• _Task requirements_
Rewrite the part of the material that opens with the line containing "Además, esta tendencia" and runs through the end of the material, replacing "infraestructuras" with "redes" and leaving everything else the same.

Segment Open

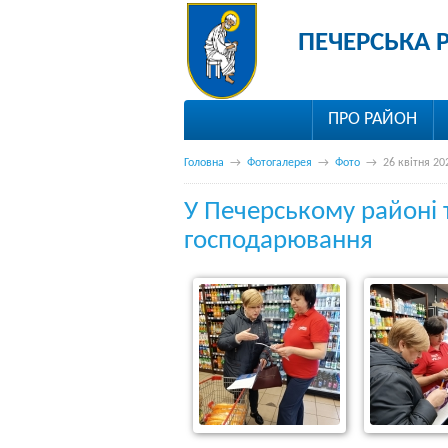
ПЕЧЕРСЬКА 
ПРО РАЙОН
Головна
→
Фотогалерея
→
Фото
→
26 квітня 20
У Печерському районі т
господарювання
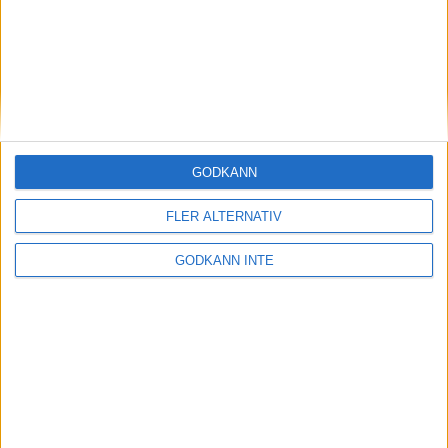
Överraskande insatsav Karin
Ernström
9 mar 1999
Szabo och Gebreselassie van
dubbelt i VM inomhus
7 mar 1999
GODKÄNN
Malins bästa i år räckteinte till final i
FLER ALTERNATIV
VM
6 mar 1999
GODKÄNN INTE
Malin Ewerlöf vidaretill semifinal
5 mar 1999
Internet en anledningtill marans
uppgång
3 mar 1999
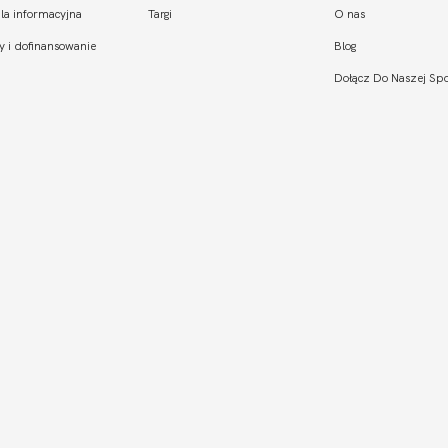
la informacyjna
Targi
O nas
y i dofinansowanie
Blog
Dołącz Do Naszej Spo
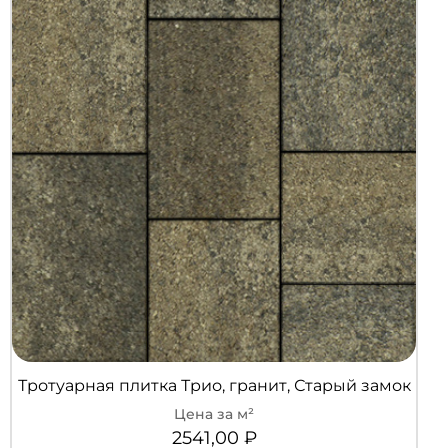
Тротуарная плитка Трио, гранит, Старый замок
2541,00
₽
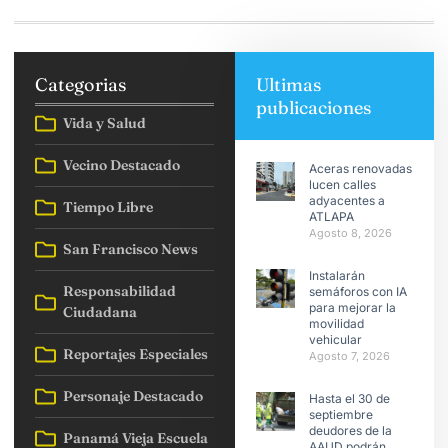
Categorias
Ultimas
publicaciones
Vida y Salud
Vecino Destacado
Aceras renovadas
lucen calles
adyacentes a
Tiempo Libre
ATLAPA
Agosto 8, 2026
San Francisco News
Instalarán
Responsabilidad
semáforos con IA
para mejorar la
Ciudadana
movilidad
vehicular
Reportajes Especiales
Agosto 7, 2026
Personaje Destacado
Hasta el 30 de
septiembre
deudores de la
Panamá Vieja Escuela
AAUD podrán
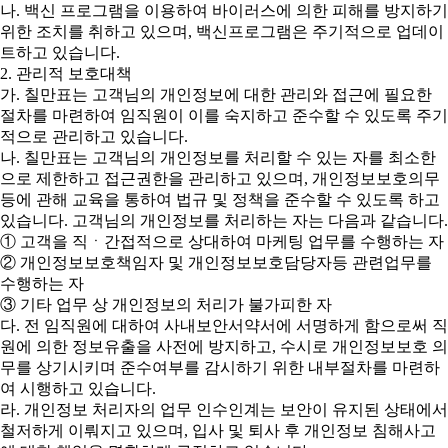
나. 백신 프로그램을 이용하여 바이러스에 의한 피해를 방지하기
위한 조치를 취하고 있으며, 백신프로그램은 주기적으로 업데이
트하고 있습니다.
2. 관리적 보호대책
가. 칠만표는 고객님의 개인정보에 대한 관리와 접근에 필요한
절차를 마련하여 임직원이 이를 숙지하고 준수할 수 있도록 주기
적으로 관리하고 있습니다.
나. 칠만표는 고객님의 개인정보를 처리할 수 있는 자를 최소한
으로 제한하고 접근권한을 관리하고 있으며, 개인정보보호의무
등에 관해 교육을 통하여 법규 및 정책을 준수할 수 있도록 하고
있습니다. 고객님의 개인정보를 처리하는 자는 다음과 같습니다.
① 고객을 직ㆍ간접적으로 상대하여 마케팅 업무를 수행하는 자
② 개인정보보호책임자 및 개인정보보호담당자등 관련업무를
수행하는 자
③ 기타 업무 상 개인정보의 처리가 불가피한 자
다. 전 임직원에 대하여 사내보안서약서에 서명하게 함으로써 직
원에 의한 정보유출을 사전에 방지하고, 수시로 개인정보보호 의
무를 상기시키며 준수여부를 감시하기 위한 내부절차를 마련하
여 시행하고 있습니다.
라. 개인정보 처리자의 업무 인수인계는 보안이 유지된 상태에서
철저하게 이뤄지고 있으며, 입사 및 퇴사 후 개인정보 침해사고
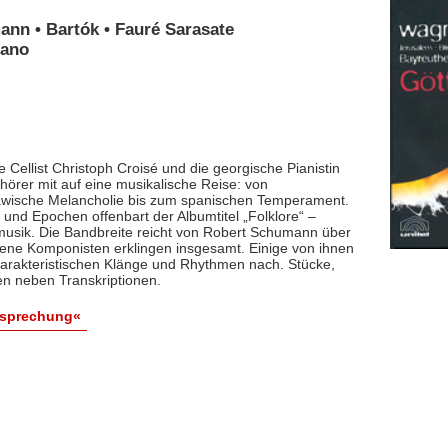
ann • Bartók • Fauré Sarasate
iano
 Cellist Christoph Croisé und die georgische Pianistin
rer mit auf eine musikalische Reise: von
lawische Melancholie bis zum spanischen Temperament.
und Epochen offenbart der Albumtitel „Folklore“ –
smusik. Die Bandbreite reicht von Robert Schumann über
dene Komponisten erklingen insgesamt. Einige von ihnen
arakteristischen Klänge und Rhythmen nach. Stücke,
en neben Transkriptionen.
esprechung«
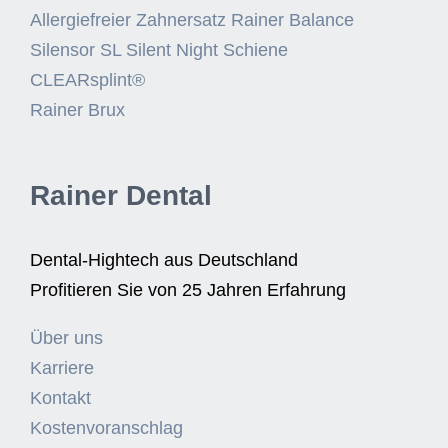
Allergiefreier Zahnersatz Rainer Balance
Silensor SL Silent Night Schiene
CLEARsplint®
Rainer Brux
Rainer Dental
Dental-Hightech aus Deutschland
Profitieren Sie von 25 Jahren Erfahrung
Über uns
Karriere
Kontakt
Kostenvoranschlag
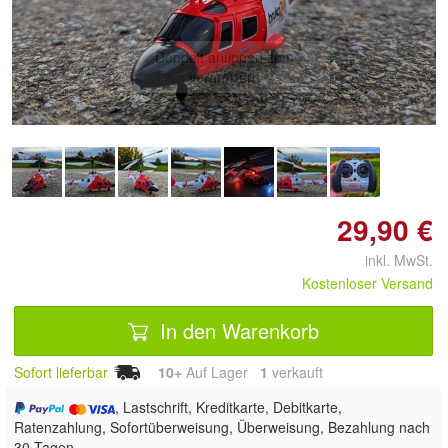
Doppelt antippen zum
vergrößern
29,90 €
inkl. MwSt.
Kostenloser Versand
In den Warenkorb
Sofort lieferbar
10+
Auf Lager
1
 verkauft
, Lastschrift, Kreditkarte, Debitkarte,
Ratenzahlung, Sofortüberweisung, Überweisung, Bezahlung nach
30 Tagen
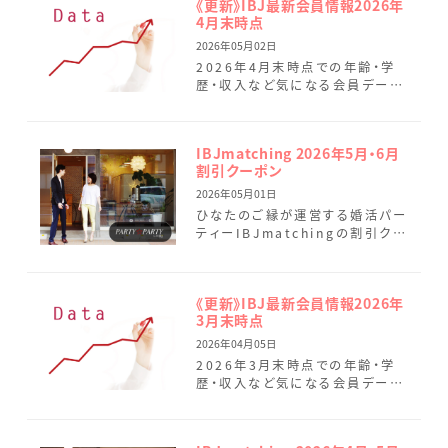
《更新》IBJ最新会員情報2026年
4月末時点
2026年05月02日
2026年4月末時点での年齢・学
歴・収入など気になる会員データ
を最新情報に変更しました。 4月
はひなたのご縁へのお問い合わ
せが大幅に増加し、現在多くの
IBJmatching 2026年5月・6月
[…]
割引クーポン
2026年05月01日
ひなたのご縁が運営する婚活パー
ティーIBJmatchingの割引クー
ポンのご案内です。 IBJ
Matchingでは、より真剣度の高
い企画を増やしてお […]
《更新》IBJ最新会員情報2026年
3月末時点
2026年04月05日
2026年3月末時点での年齢・学
歴・収入など気になる会員データ
を最新情報に変更しました。 3月
のひなたのご縁では、6名の会員
様がご成婚されました。 新 […]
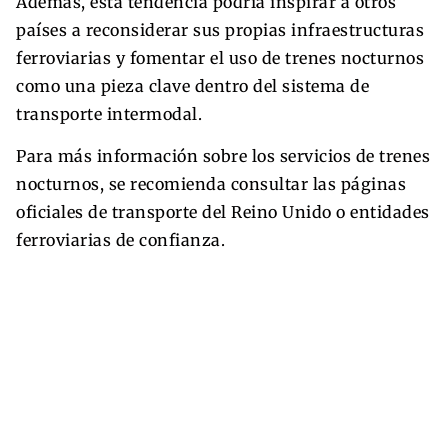
Además, esta tendencia podría inspirar a otros
países a reconsiderar sus propias infraestructuras
ferroviarias y fomentar el uso de trenes nocturnos
como una pieza clave dentro del sistema de
transporte intermodal.
Para más información sobre los servicios de trenes
nocturnos, se recomienda consultar las páginas
oficiales de transporte del Reino Unido o entidades
ferroviarias de confianza.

Segment Closed

• _Result_
Además, esta tendencia podría inspirar a otros
países a reconsiderar sus propias redes
ferroviarias y fomentar el uso de trenes nocturnos
como una pieza clave dentro del sistema de
transporte intermodal.
Para más información sobre los servicios de trenes
nocturnos, se recomienda consultar las páginas
oficiales de transporte del Reino Unido o entidades
ferroviarias de confianza.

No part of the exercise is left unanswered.